De leden van de VVD-fractie lezen dat verwacht wordt dat de door de
Kamer gewenste verhoging naar een frequentie van 16 treinen per dag niet
kan worden gerealiseerd. Dit geeft aan dat er wel een mogelijkheid is.
Wat is er exact nodig om een frequentie van 16 treinen per dag in 2013
wel voor elkaar te krijgen, zo vragen de leden van de VVD-fractie. Deze
leden vragen voorts of de verwachting er wel is dat in 2014 16 treinen
per dag worden gereden. Wanneer komt het uitsluitsel met betrekking tot
de aangevraagde treinpaden?

De leden van de VVD-fractie hebben van derden begrepen dat er voldoende
treinpaden beschikbaar kunnen zijn in 2013 om een frequentie van 16
treinen per dag te kunnen rijden. De leden van deze fractie vragen of de
staatssecretaris heeft geconcludeerd dat het aantal beschikbare
treinpaden om deze frequentie te halen in 2013 echt niet toereikend is.

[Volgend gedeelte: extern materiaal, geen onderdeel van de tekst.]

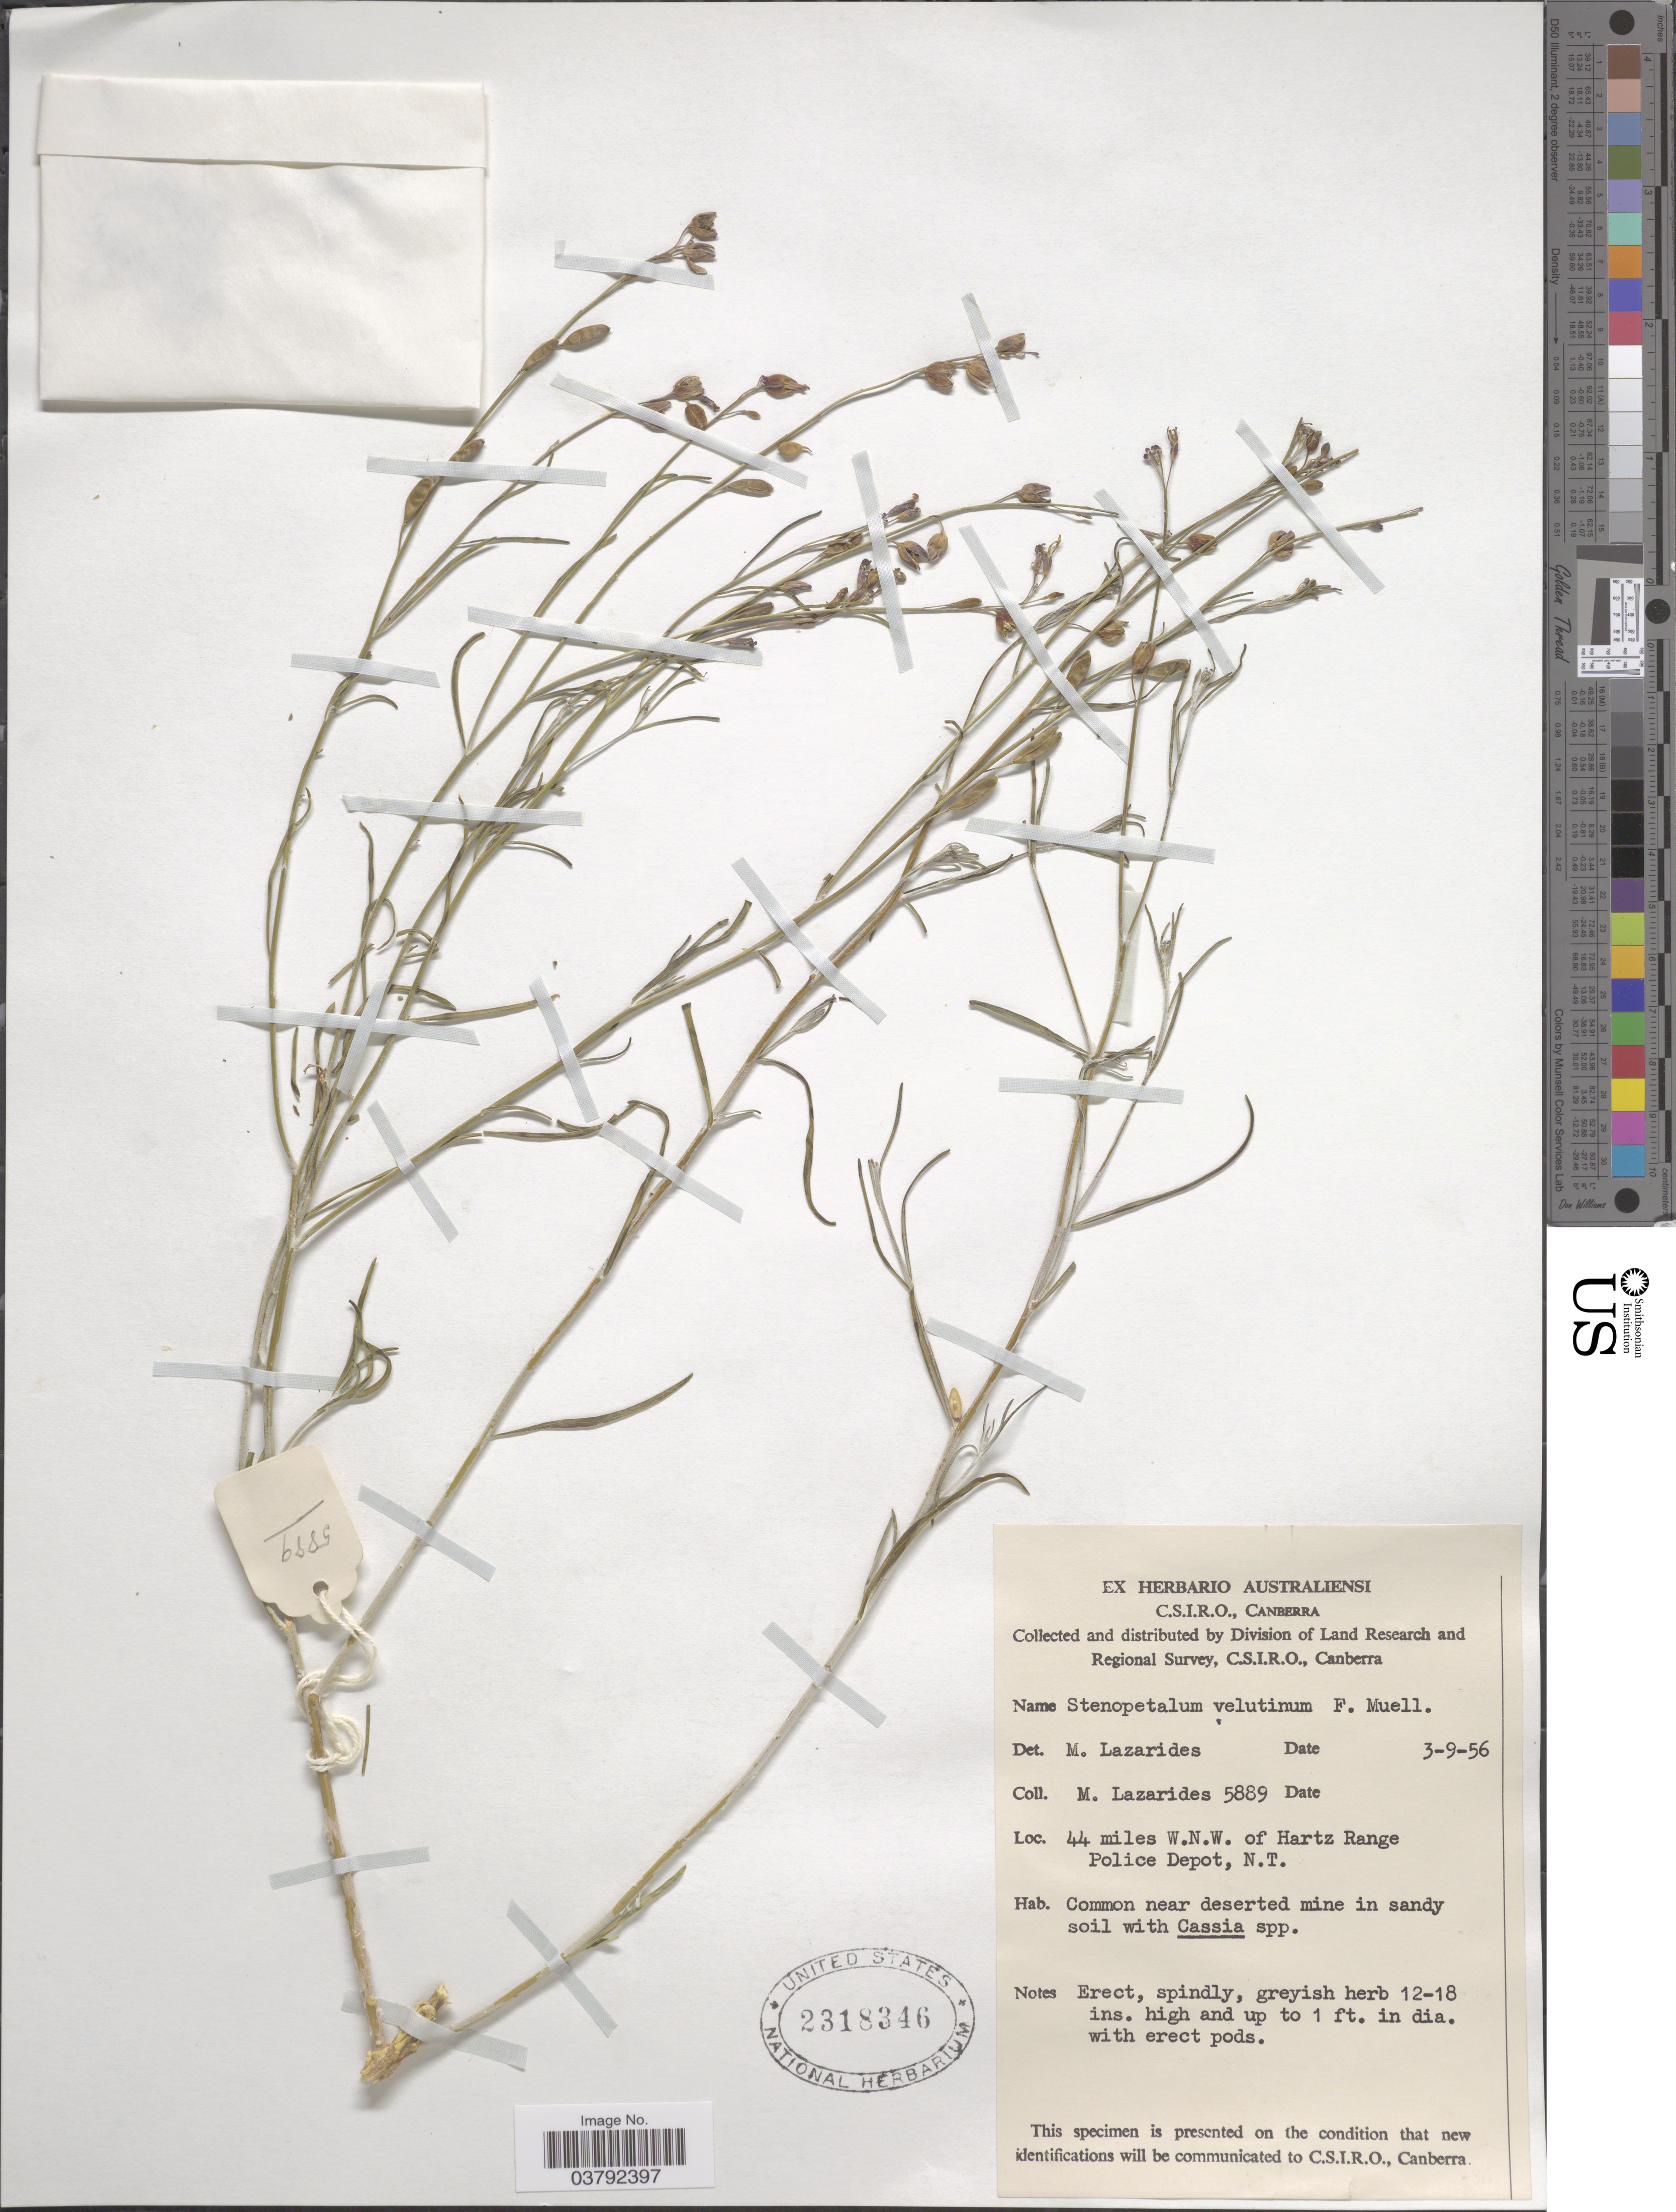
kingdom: Plantae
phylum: Tracheophyta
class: Magnoliopsida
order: Brassicales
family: Brassicaceae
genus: Stenopetalum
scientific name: Stenopetalum velutinum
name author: F. Muell.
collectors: M. Lazarides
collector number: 5889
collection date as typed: Transcribed d/m/y: 3/9/56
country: Australia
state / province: Northern Territory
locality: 44 miles W.N.W. of Hartz Range Police Depot.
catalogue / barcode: US 2318346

De leden van de VVD-fractie hebben met betrekking tot het aantal
geschikte types locomotieven de vraag wat de staatssecretaris heeft
gedaan om dit probleem Europees aan te kaarten. Klopt het dat er
eenvoudigweg te weinig locomotieven zijn? Is er in het goederenvervoer
ook geen locomotief beschikbaar die grensoverschrijdend kan rijden?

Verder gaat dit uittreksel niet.